The other night while in one of those bored, introspective moods (there was nothing good on tv) I was looking at photo collections of southwestern Pa posted online, and stumbled across this picture. I didn’t think “Hmm, that looks familiar” or “where have I seen this street before”, I knew immediately—rhis is East High Street (also known as Main Street) from the small town I grew up in, Waynesburg PA.
The only information attached to the few photos was “Greene County Archives” but I guessed them to be circa 1915-1930. It was almost disconcerting, seeing how little things have changed since then.
When I showed this to my sister Shawn, and said I wished I could step into that old photo, she replied “Yes, until you found a penny in your pocket with the current year on it” (you know, like Christopher Reeve did in ‘Somewhere in Time’). Well, I haven’t fallen in love with a sepia photograph of Jane Seymour from 80 years ago, I just want to put on a brown derby hat and see how things really were back then.
But I’m guessing things on Main Street weren’t too different from how I remember it.

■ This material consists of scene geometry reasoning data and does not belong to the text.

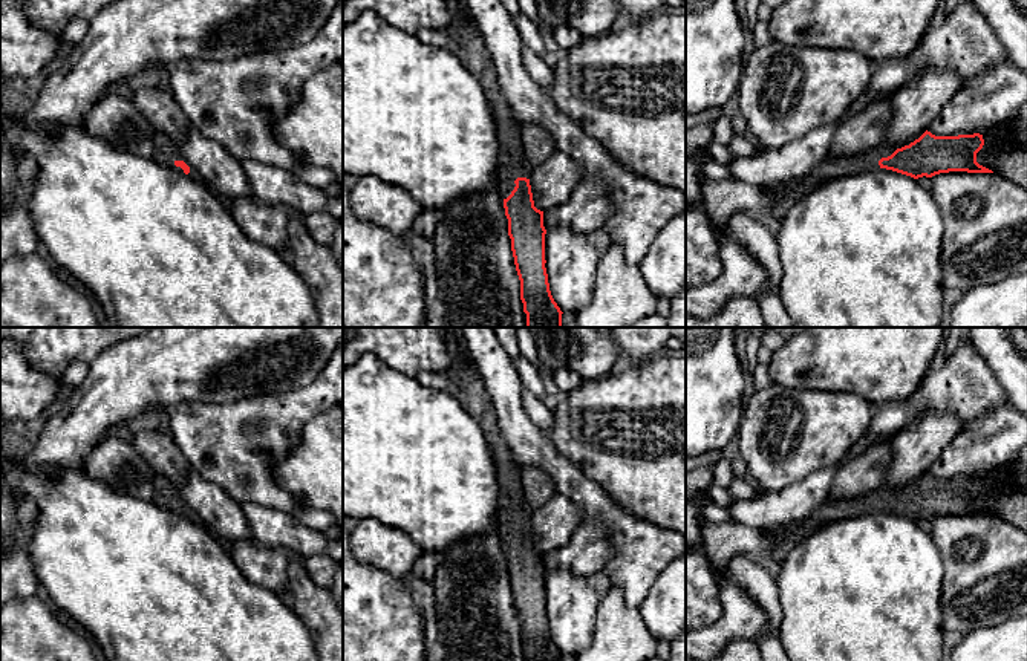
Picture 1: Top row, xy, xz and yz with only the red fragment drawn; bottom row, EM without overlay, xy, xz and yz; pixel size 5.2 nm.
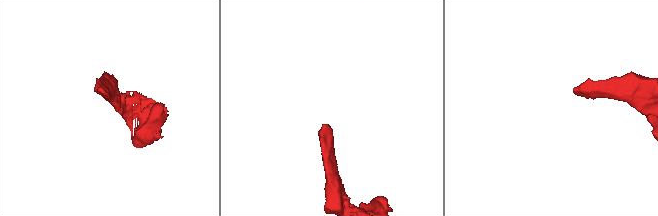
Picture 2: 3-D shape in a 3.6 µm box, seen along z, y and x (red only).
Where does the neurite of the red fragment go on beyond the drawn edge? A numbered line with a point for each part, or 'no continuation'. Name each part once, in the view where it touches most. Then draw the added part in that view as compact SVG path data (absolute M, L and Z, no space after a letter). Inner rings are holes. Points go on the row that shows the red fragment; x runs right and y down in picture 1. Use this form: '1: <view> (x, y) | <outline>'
1: xy (166, 152) | M158 133L155 136L153 142L155 142L153 159L156 162L184 173L184 170L181 167L174 165L176 161L184 161L190 167L188 174L193 177L199 177L197 171L185 161L181 148L178 145L174 145L168 138Z

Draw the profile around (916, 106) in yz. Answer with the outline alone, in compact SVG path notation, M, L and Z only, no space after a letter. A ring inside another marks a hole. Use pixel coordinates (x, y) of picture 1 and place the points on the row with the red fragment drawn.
M949 67L928 69L892 96L892 118L883 144L901 148L918 139L954 96L960 78Z

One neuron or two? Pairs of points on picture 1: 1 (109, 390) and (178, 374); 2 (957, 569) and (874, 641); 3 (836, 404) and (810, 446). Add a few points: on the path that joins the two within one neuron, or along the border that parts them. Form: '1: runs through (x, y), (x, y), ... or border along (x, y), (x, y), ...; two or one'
1: runs through (126, 380), (141, 374), (161, 374); one
2: border along (935, 547), (943, 566), (943, 618); two
3: runs through (834, 415), (815, 435); one

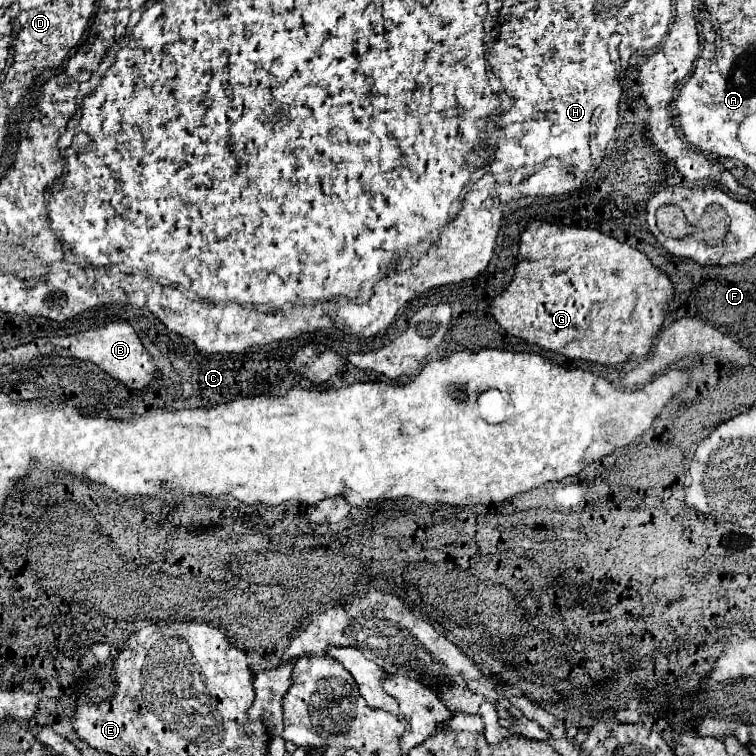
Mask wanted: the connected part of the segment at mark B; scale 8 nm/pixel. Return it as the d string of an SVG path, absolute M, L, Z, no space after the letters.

That same view of East High (Main Street) in Waynesburg, & how it looks today
As a kid in the late 1960s-70s, I can remember when ‘downtown Waynesburg’ was still a major source of activity. And on Saturday afternoons, before malls and strangers (masquerading as human beings) became part of the social consciousness, my parents thought nothing of dropping me and my sister Shawn off on a bustling Main Street for a few hours, free to do whatever we wanted.
We usually spent our hours chatting up Peg & Mabel (a pair of spectacled, middle-aged clerks at Sun Drugstore), browsing comic books at “Good News” or the candy & toy departments of the local five & dime stores. (I can still remember Shawn once asking me why McCrorys had creaky wooden floors; I explained it was where poor people had to shop!)
Saturday matinees at the local theater usually had a line of 8-12 year olds in front, without a parent in sight.
Another old photo shows the original Opera House marquee; Wallace Beery & Marie Dressler are a big hit in ‘Min & Bill’ (1930)
I suppose I’ve been giving my hometown a little more thought than usual lately, as recently a friend from back home told me they were tearing part of Main Street down; it was alarming to see the photos of the rubble.
The Colonial! Hudsons Jewlers, the Chinese Garden—gone!
(Okay, I’m not feeling any real loss for these places, but they’ve been around forever, it seems.) Coincidentally, one of the old photos I found were of those same three buildings being renovated 80 years ago.
The recent demolition; those same buildings being renovated in 1930
When I posted one of these found pictures on Facebook, an old friend sadly commented on how much things had changed since we were kids. While I agree with Jon, I can’t help but remember how my mom would often tell us kids how different things were in her time.
She’d point at the old Ullom & Baily’s Drugstore and say “When I was your age, my girlfriends & I would sit at the counter in there after school and drink cherry colas, there was a jukebox in the corner and we even danced. Oh you kids have no idea how much fun we had back then…”
I’m sure that thirty years from now, some kid in Waynesburg today is going to be telling his own children the same thing.